I liked it, I didn’t love it. Kellen hated it. We’d had to squash most of Laney’s design ideas because they were too over the top. Too expensive, too flashy, just too much. Her taste worked well with the clientele at the design firm she worked for, but it wasn’t right for us. We were more understated. More interested in our house reflecting us and not our income, and we’d fought over the craziest things with her. She said the black and green bathroom was ‘just wrong’ and refused to have anything to do with it, she washed her hands of Kellen’s big stainless steel BBQ out back, and when we filled the hallway walls with mismatched frames of family and friends she walked out and swore she was never coming back.
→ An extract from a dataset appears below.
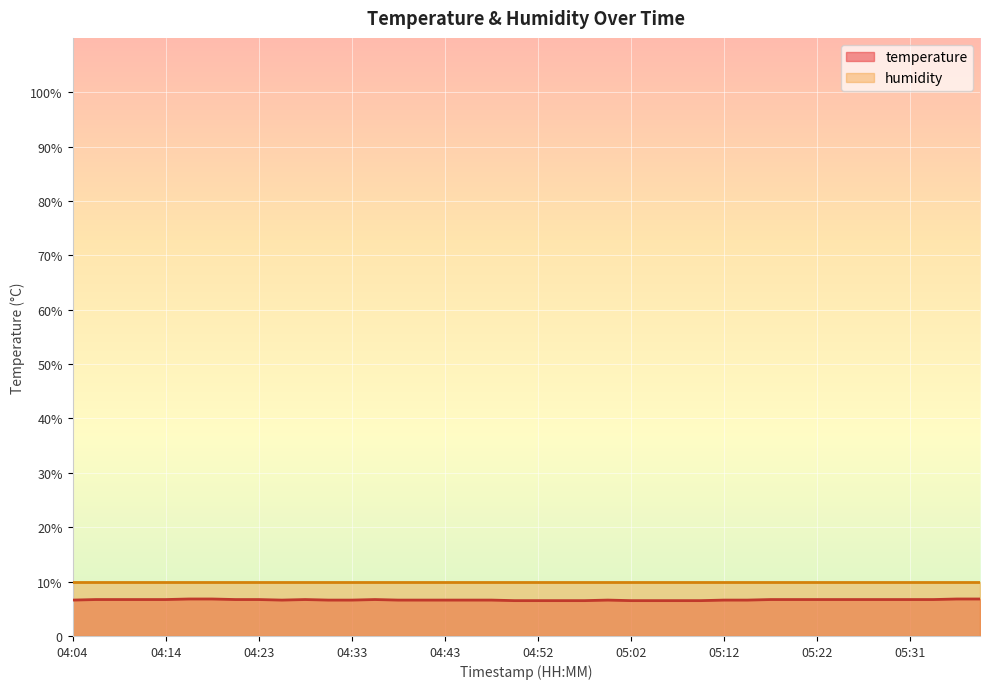

At which label is the value closest to 6?

04:50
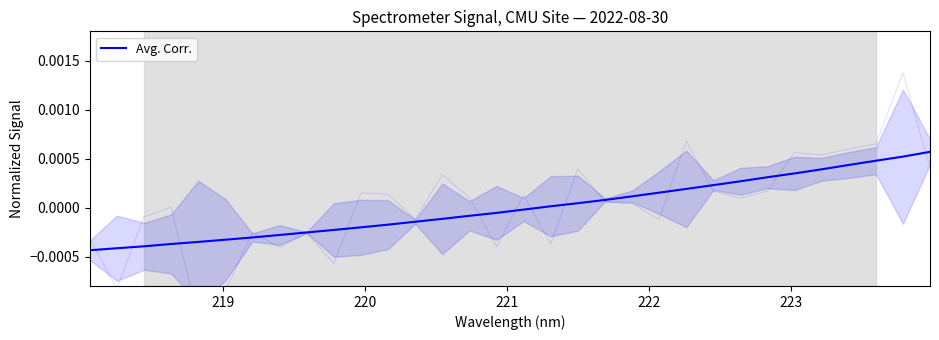

The value at 222 is -0.0. True or false?

False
Yet here she was in my kitchen, sipping wine and pointing out the faults in everything I did.
Here she was, being my sister.
We’d hired Laney because she was still unsure about going back to work. We were her first shot at getting back into the swing of things after the miscarriage and the brown wall along with a few vases and pieces of artwork that would be hitting the garage after tonight’s housewarming party were our concessions. They were our sacrifices to give her the confidence to go back. To get back into her life. It’d helped, but Max was the one who saved her. He stood by her through it all, grieving with her, letting her fall, but pushing her when it was time to stand up, and she actually listened. Even about postponing the wedding. They were still engaged, living together happily as of last month, and they’d be getting married next year. They would take their time and plan it the way Laney had always dreamed, without the rush. They were taking things slow, and guided by Max’s gentle, loving hand, Laney was recovering. It was a relief I couldn’t put to words.